For the records that follow, please set down exactly the lines between the one holding "zwrot kaucji) obciążyłyby" and the one holding "leczniczych. Na razie", inclusive, and only those.

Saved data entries
Start of Block

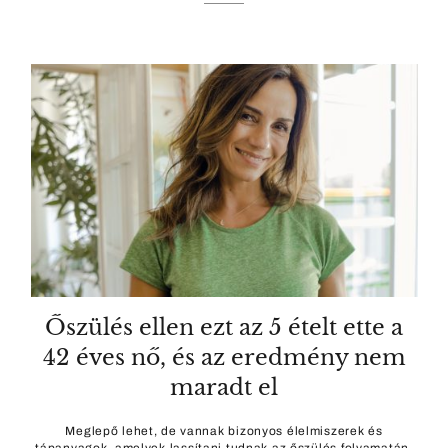
Őszülés ellen ezt az 5 ételt ette a
42 éves nő, és az eredmény nem
maradt el
Meglepő lehet, de vannak bizonyos élelmiszerek és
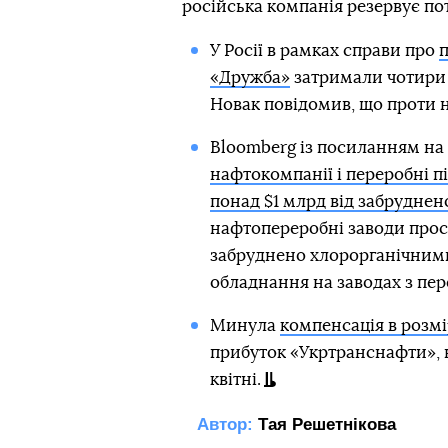
російська компанія резервує п
У Росії в рамках справи про
п
«Дружба»
затримали чотири 
Новак повідомив, що проти 
Bloomberg із посиланням на 
нафтокомпанії і переробні 
понад $1 млрд від забруднен
нафтопереробні заводи прос
забруднено хлорорганічними
обладнання на заводах з пе
Минула
компенсація в розмі
прибуток «Укртранснафти»,
квітні.
Автор:
Тая Решетнікова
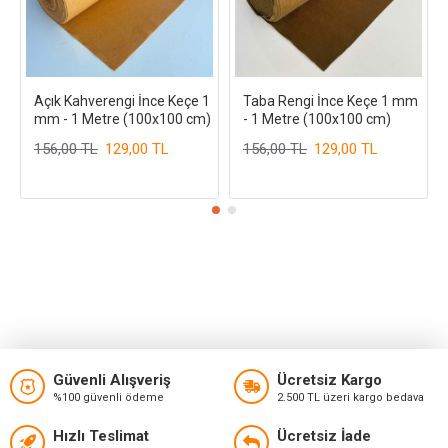
Açık Kahverengi İnce Keçe 1
Taba Rengi İnce Keçe 1 mm
mm - 1 Metre (100x100 cm)
- 1 Metre (100x100 cm)
156,00 TL
129,00 TL
156,00 TL
129,00 TL
Güvenli Alışveriş
Ücretsiz Kargo
%100 güvenli ödeme
2.500 TL üzeri kargo bedava
Hızlı Teslimat
Ücretsiz İade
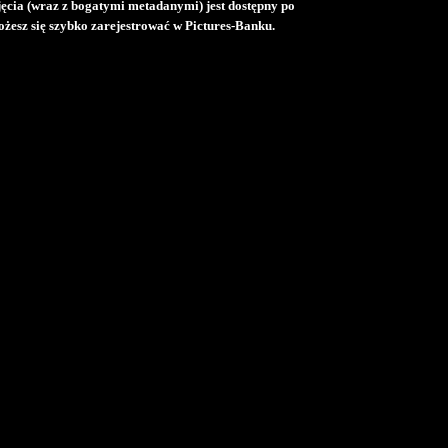
djęcia (wraz z bogatymi metadanymi) jest dostępny po
żesz się szybko zarejestrować w Pictures-Banku.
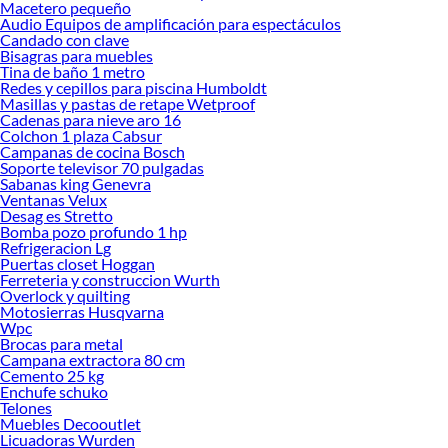
Macetero pequeño
renovación de espacios. ¡Visítanos y descubre todo lo que tenemos para
Audio Equipos de amplificación para espectáculos
ofrecerte!
Candado con clave
Bisagras para muebles
Encuentra una amplia variedad de productos de Textil baño en Sodimac.
Tina de baño 1 metro
Encuentra todo lo necesario para tus proyectos de renovación y decoración.
Redes y cepillos para piscina Humboldt
¡Visítanos y haz tus ideas realidad!
Masillas y pastas de retape Wetproof
Cadenas para nieve aro 16
Colchon 1 plaza Cabsur
Campanas de cocina Bosch
Soporte televisor 70 pulgadas
Sabanas king Genevra
Ventanas Velux
Desag es Stretto
Bomba pozo profundo 1 hp
Refrigeracion Lg
Puertas closet Hoggan
Ferreteria y construccion Wurth
Overlock y quilting
Motosierras Husqvarna
Wpc
Brocas para metal
Campana extractora 80 cm
Cemento 25 kg
Enchufe schuko
Telones
Muebles Decooutlet
Licuadoras Wurden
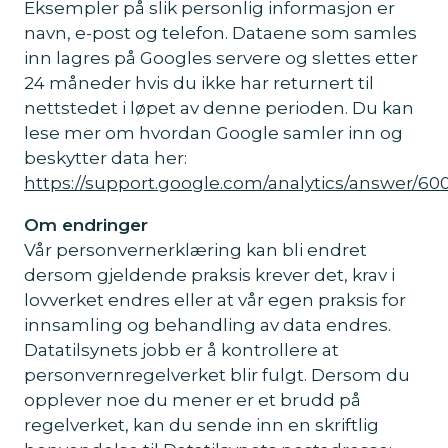
Eksempler på slik personlig informasjon er
navn, e-post og telefon. Dataene som samles
inn lagres på Googles servere og slettes etter
24 måneder hvis du ikke har returnert til
nettstedet i løpet av denne perioden. Du kan
lese mer om hvordan Google samler inn og
beskytter data her:
https://support.google.com/analytics/answer/60
Om endringer
Vår personvernerklæring kan bli endret
dersom gjeldende praksis krever det, krav i
lovverket endres eller at vår egen praksis for
innsamling og behandling av data endres.
Datatilsynets jobb er å kontrollere at
personvernregelverket blir fulgt. Dersom du
opplever noe du mener er et brudd på
regelverket, kan du sende inn en skriftlig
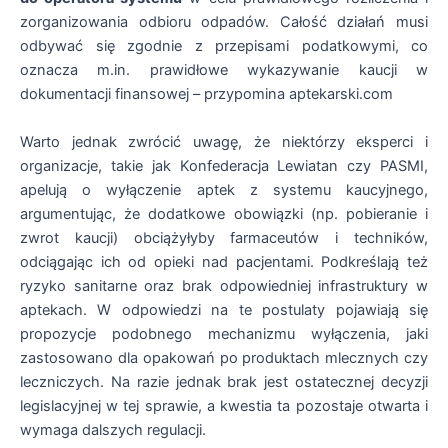
zorganizowania odbioru odpadów. Całość działań musi
odbywać się zgodnie z przepisami podatkowymi, co
oznacza m.in. prawidłowe wykazywanie kaucji w
dokumentacji finansowej – przypomina aptekarski.com
Warto jednak zwrócić uwagę, że niektórzy eksperci i
organizacje, takie jak Konfederacja Lewiatan czy PASMI,
apelują o wyłączenie aptek z systemu kaucyjnego,
argumentując, że dodatkowe obowiązki (np. pobieranie i
zwrot kaucji) obciążyłyby farmaceutów i techników,
odciągając ich od opieki nad pacjentami. Podkreślają też
ryzyko sanitarne oraz brak odpowiedniej infrastruktury w
aptekach. W odpowiedzi na te postulaty pojawiają się
propozycje podobnego mechanizmu wyłączenia, jaki
zastosowano dla opakowań po produktach mlecznych czy
leczniczych. Na razie jednak brak jest ostatecznej decyzji
legislacyjnej w tej sprawie, a kwestia ta pozostaje otwarta i
wymaga dalszych regulacji.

End of Block

- YOUR RESPONSE
zwrot kaucji) obciążyłyby farmaceutów i techników,
odciągając ich od opieki nad pacjentami. Podkreślają też
ryzyko sanitarne oraz brak odpowiedniej infrastruktury w
aptekach. W odpowiedzi na te postulaty pojawiają się
propozycje podobnego mechanizmu wyłączenia, jaki
zastosowano dla opakowań po produktach mlecznych czy
leczniczych. Na razie jednak brak jest ostatecznej decyzji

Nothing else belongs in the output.